Assignment
Transcribe the whole listing below without changing a word, but leave out every image.

Data below
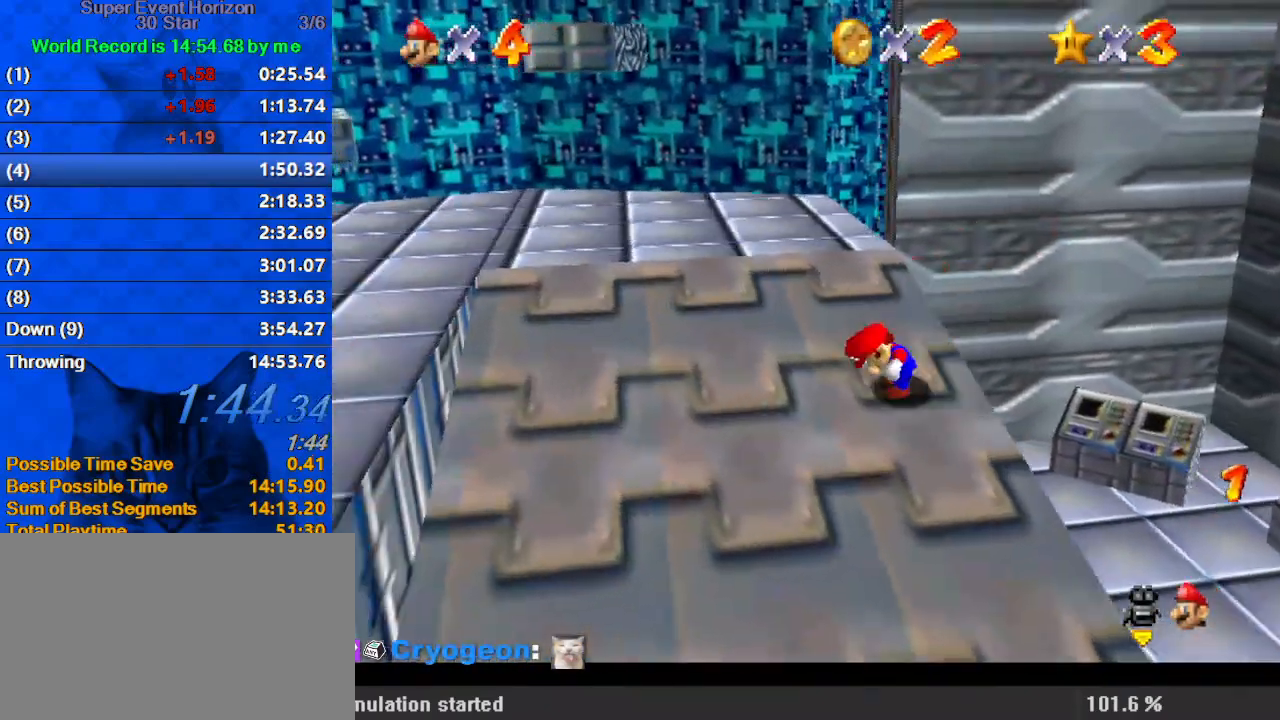
{"keys": ["a", "up"], "events": [[33, "up", "down"], [67, "shift", "up"], [133, "a", "up"], [167, "a", "down"], [300, "a", "up"], [300, "left", "up"], [400, "a", "down"]]}
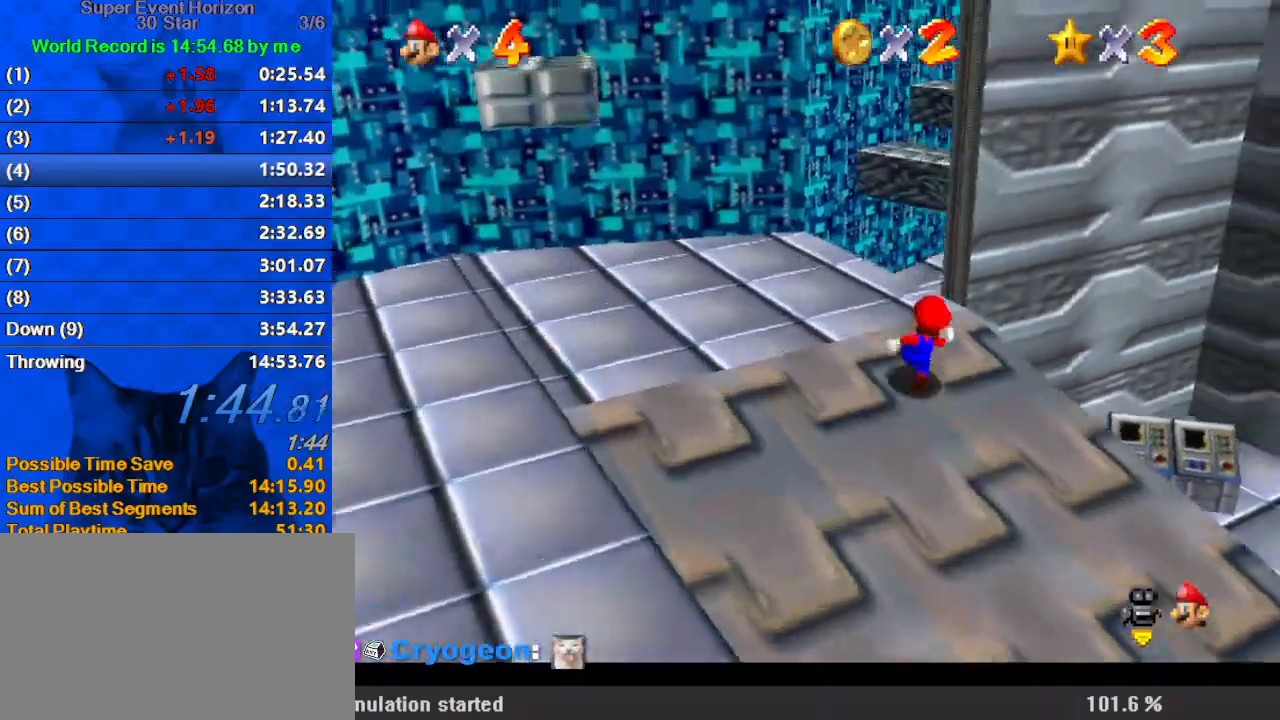
{"keys": ["a", "left", "up"], "events": [[33, "a", "up"], [100, "a", "down"], [133, "left", "down"], [233, "a", "up"], [333, "a", "down"], [400, "a", "up"], [500, "a", "down"]]}
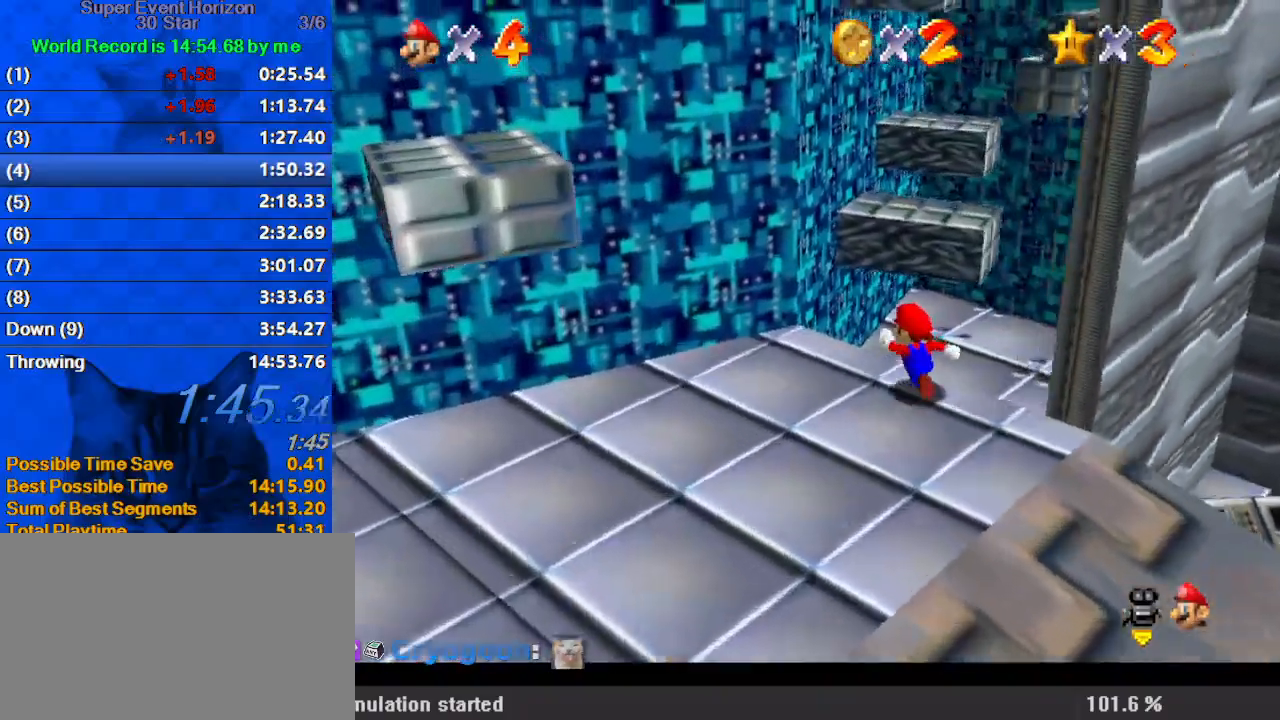
{"keys": ["right", "up"], "events": [[67, "a", "up"], [67, "right", "down"], [67, "up", "up"], [100, "left", "up"], [133, "a", "down"], [233, "a", "up"], [267, "a", "down"], [433, "a", "up"], [500, "up", "down"]]}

Written response
{"keys": ["a", "up"], "events": [[33, "up", "down"], [67, "shift", "up"], [133, "a", "up"], [167, "a", "down"], [300, "a", "up"], [300, "left", "up"], [400, "a", "down"]]}
{"keys": ["a", "left", "up"], "events": [[33, "a", "up"], [100, "a", "down"], [133, "left", "down"], [233, "a", "up"], [333, "a", "down"], [400, "a", "up"], [500, "a", "down"]]}
{"keys": ["right", "up"], "events": [[67, "a", "up"], [67, "right", "down"], [67, "up", "up"], [100, "left", "up"], [133, "a", "down"], [233, "a", "up"], [267, "a", "down"], [433, "a", "up"], [500, "up", "down"]]}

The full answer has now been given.